Market Monetarism – the new saving idea in central banking? Market Monetarism is a school of macroeconomic thought that advocates that central banks target the level of nominal income (i.e. nominal GDP) instead of inflation, unemployment, or other measures of economic activity. In contrast to traditional monetarists, market monetarists do not believe monetary aggregates (money supply) and/or commodity prices such as gold are the optimal guide to intervention.
As a way of reminder, the Fed today has a dual mandate, to achieve price stability and maximum employment. Hence they often target inflation and unemployment data points. The other big central bank, the ECB, has only one mandate, and that is, price stability. Hence the ECB primarily looks at inflation rates only, as their key data point in making their monetary policy decisions.
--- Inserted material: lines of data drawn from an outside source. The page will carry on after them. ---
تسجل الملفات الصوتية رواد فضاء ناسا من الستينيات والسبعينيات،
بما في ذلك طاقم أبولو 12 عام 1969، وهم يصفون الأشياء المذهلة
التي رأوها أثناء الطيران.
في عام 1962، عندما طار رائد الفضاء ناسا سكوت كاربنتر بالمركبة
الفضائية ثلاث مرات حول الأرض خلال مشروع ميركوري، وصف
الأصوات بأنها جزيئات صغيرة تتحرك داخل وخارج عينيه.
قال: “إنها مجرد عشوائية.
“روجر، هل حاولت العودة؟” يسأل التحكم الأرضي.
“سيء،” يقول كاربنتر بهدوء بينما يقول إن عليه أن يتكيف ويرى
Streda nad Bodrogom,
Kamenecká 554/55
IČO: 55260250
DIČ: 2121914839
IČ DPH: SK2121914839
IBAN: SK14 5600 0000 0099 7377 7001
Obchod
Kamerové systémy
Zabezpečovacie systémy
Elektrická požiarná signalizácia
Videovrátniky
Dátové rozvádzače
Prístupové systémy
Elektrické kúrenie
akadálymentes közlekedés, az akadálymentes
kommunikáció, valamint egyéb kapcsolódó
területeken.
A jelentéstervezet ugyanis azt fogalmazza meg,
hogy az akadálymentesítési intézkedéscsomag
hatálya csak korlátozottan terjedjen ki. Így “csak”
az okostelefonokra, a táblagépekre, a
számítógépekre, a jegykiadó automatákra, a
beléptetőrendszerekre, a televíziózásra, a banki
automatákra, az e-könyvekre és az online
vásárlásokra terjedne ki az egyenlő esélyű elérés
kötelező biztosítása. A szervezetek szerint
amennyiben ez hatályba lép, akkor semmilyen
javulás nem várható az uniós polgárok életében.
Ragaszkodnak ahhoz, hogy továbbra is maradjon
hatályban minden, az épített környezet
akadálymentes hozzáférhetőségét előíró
One of the chief proponents of Market Monetarism is Scott Sumner. He is an economist who teaches at Bentley University in Waltham, Massachusetts. His economics blog, The Money Illusion, popularized the idea of nominal GDP targeting, which says that the Fed should target nominal GDP to better “induce the correct level of business investment.” In May 2012, Chicago Fed President Charles L. Evans became the first sitting member of the Federal Open Market Committee (FOMC) to endorse the idea.
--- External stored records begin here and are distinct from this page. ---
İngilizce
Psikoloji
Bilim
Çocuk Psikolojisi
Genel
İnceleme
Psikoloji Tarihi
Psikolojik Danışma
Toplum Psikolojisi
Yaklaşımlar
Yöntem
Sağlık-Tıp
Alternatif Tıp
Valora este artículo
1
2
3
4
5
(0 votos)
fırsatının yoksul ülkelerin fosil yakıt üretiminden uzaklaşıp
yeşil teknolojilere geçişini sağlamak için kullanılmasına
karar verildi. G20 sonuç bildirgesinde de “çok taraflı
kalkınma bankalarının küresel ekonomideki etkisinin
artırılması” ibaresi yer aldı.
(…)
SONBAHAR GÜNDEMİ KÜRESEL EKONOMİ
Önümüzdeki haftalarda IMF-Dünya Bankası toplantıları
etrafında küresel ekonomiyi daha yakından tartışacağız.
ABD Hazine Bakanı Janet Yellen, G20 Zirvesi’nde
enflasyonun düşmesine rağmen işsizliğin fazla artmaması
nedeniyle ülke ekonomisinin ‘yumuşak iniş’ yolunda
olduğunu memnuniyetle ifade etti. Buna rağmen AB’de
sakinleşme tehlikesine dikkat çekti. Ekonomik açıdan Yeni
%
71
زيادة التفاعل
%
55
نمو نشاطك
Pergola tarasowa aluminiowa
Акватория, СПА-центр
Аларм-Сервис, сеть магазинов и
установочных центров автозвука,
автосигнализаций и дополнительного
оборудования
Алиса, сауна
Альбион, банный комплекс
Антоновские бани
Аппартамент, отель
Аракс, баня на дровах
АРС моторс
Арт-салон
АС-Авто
Does Market Monetarism make sense? I suppose a bit. Nominal GDP includes the productive capacity of employment, without inflation. Hence potentially satisfying the Fed’s dual mandate. However, not all GDP is the same. GDP over the last 30 years has risen in excess of 70%, but for the median family it is virtually zero. So just how will targeting GDP for central bank policy help the median family? This is the more fundamental problem, as current central bank policy is never about helping the man in the street.
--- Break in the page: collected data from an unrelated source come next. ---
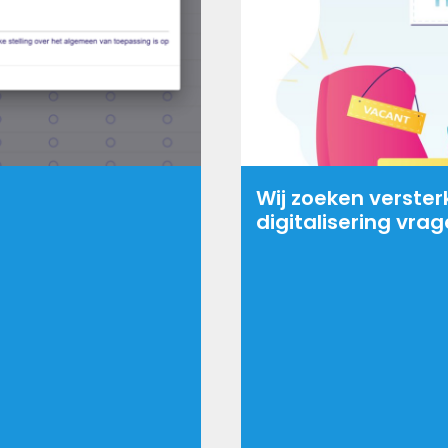
Wij zoeken verster
digitalisering vra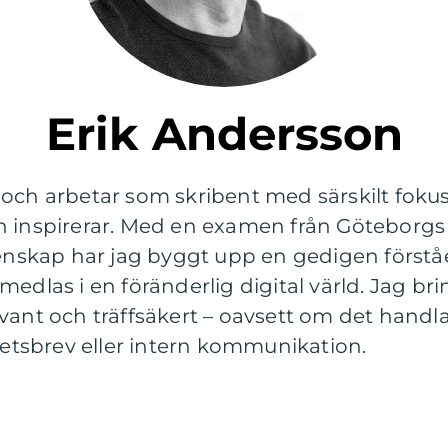
Erik Andersson
 och arbetar som skribent med särskilt fo
h inspirerar. Med en examen från Göteborgs
skap har jag byggt upp en gedigen förståe
edlas i en föränderlig digital värld. Jag bri
vant och träffsäkert – oavsett om det handla
yhetsbrev eller intern kommunikation.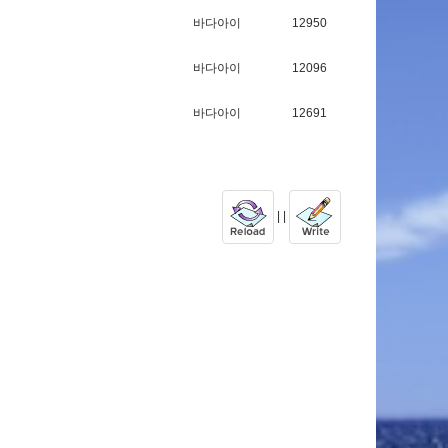
바다아이
12950
바다아이
12096
바다아이
12691
| |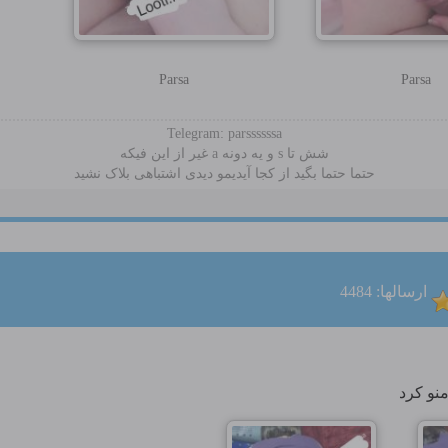
Parsa
Parsa
Telegram: parssssssa
شش تا s و یه دونه a غیر از این فیکه
حتما حتما بگید از کجا آیدیمو دیدی اشتباهی بلاک نشید
ارسالها: 4484
نو کرد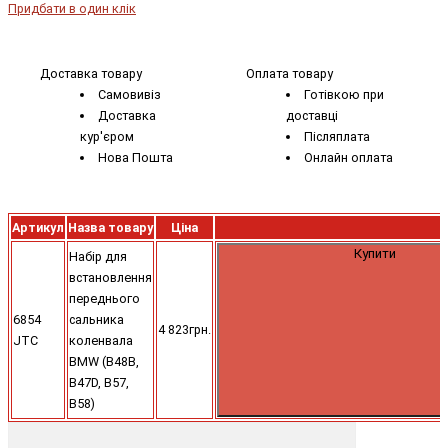
Придбати в один клік
Доставка товару
Оплата товару
Самовивіз
Готівкою при
Доставка
доставці
кур'єром
Післяплата
Нова Пошта
Онлайн оплата
Артикул
Назва товару
Ціна
Купити
Набір для
встановлення
переднього
6854
сальника
4 823грн.
JTC
коленвала
BMW (B48B,
B47D, B57,
B58)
Finally, this idea that some central planner can fine tune the economy better than natural market forces, has always baffled me. These central planners think they can smooth out business cycles for the benefit of people. Many of these data points that central banks look at, tend to be lagging. This lagging effect can cause policy mis-steps. Hence the supposed beneficial fine tuning, can actually cause the very business cycles that they were trying to prevent in the first place.
I am not persuaded by the Market Monetarism ideas. I still feel that the Monetarist ideas are still the best at providing the better longer term economic stability, with a defined predictable central bank policy. We can just reduce the Fed policy to an Excel spreadsheet: “money supply + 2%.” Regardless of your views on Market Monetarism, if the Fed is moving toward this ideology, we are going to have to watch even more closely GDP data points in the future.